Hexaindium Heptasulfide/Nitrogen and Sulfur Co-Doped Carbon Hollow Microspindles with Ultrahigh-Rate Sodium Storage through Stable Conversion and Alloying Reactions.

Abstract

Group IIIA-VA metal sulfides (GMSs) have attracted increasing attention because of their unique Na-storage mechanisms through combined conversion and alloying reactions, thus delivering large theoretical capacities and low working potentials. However, Na+ diffusion within GMSs anodes leads to severe volume change, generally representing a fundamental limitation to rate capability and cycling stability. Here, monodispersed In6 S7 /nitrogen and sulfur co-doped carbon hollow microspindles (In6 S7 /NSC HMS) are produced by morphology-preserved thermal sulfurization of spindle-like and porous indium-based metal organic frameworks. The resulting In6 S7 /NSC HMS anode exhibits theoretical-value-close specific capacity (546.2 mAhg-1 at 0.1Ag-1 ), ultrahigh rate capability (267.5mAhg-1 at 30.0Ag-1 ), high initial coulombic efficiency (≈93.5%), and ≈92.6% capacity retention after 4000 cycles.

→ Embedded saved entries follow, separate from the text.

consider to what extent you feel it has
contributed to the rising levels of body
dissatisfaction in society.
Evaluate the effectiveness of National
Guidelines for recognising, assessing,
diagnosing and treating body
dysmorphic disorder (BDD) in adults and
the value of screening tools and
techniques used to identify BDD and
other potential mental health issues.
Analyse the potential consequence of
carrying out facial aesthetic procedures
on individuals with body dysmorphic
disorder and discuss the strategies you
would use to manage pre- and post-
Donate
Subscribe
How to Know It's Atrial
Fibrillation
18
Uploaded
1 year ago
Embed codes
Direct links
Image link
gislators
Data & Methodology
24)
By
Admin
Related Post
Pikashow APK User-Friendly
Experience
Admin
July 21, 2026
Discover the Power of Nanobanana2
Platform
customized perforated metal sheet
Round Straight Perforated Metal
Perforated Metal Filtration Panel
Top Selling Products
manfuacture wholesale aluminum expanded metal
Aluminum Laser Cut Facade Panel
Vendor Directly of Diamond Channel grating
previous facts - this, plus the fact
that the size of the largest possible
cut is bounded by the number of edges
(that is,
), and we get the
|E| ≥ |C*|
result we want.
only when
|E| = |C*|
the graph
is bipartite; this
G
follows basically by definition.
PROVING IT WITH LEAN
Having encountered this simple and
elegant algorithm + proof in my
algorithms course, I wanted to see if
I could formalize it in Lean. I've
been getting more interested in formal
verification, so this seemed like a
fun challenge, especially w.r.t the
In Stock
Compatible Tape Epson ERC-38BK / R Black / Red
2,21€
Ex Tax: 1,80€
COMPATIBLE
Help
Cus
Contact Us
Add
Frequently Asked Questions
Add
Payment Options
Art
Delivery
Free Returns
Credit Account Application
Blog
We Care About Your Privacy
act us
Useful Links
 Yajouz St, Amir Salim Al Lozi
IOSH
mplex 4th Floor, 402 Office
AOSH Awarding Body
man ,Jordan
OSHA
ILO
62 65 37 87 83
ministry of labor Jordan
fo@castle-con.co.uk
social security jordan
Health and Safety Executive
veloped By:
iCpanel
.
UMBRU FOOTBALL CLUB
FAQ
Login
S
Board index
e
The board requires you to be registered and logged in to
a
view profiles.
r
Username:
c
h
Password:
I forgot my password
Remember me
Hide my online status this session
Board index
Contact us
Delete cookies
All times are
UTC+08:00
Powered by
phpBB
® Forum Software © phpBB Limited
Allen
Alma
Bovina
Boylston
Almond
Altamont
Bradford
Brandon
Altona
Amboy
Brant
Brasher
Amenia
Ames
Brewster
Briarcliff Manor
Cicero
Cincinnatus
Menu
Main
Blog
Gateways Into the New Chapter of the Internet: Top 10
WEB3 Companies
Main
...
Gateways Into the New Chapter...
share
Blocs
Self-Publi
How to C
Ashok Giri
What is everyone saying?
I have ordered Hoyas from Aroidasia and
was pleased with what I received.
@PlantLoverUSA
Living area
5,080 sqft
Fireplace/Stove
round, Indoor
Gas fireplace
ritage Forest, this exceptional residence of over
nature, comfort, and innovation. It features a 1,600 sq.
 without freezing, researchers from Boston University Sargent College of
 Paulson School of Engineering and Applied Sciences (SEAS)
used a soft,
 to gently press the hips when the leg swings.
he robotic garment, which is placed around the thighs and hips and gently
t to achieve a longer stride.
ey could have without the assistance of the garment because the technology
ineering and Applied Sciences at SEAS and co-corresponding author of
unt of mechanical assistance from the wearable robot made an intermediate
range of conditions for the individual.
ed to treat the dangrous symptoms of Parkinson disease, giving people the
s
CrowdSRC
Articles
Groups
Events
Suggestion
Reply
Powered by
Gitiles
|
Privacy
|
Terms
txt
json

This kinetically favored In6 S7 /NSC HMS anode fills up the kinetics gap with a capacitive porous carbon cathode, enabling a sodium-ion capacitor to deliver an ultrahigh energy density of 136.3Whkg-1 and a maximum power density of 47.5kWkg-1 . The in situ/ex situ analytical techniques and theoretical calculation both show that the robust and fast Na+ charge storage of In6 S7 /NSC HMS arises from the multi-electron redox mechanism, buffered volume expansion, negligible morphological change, and surface-controlled solid-state Na+ transport.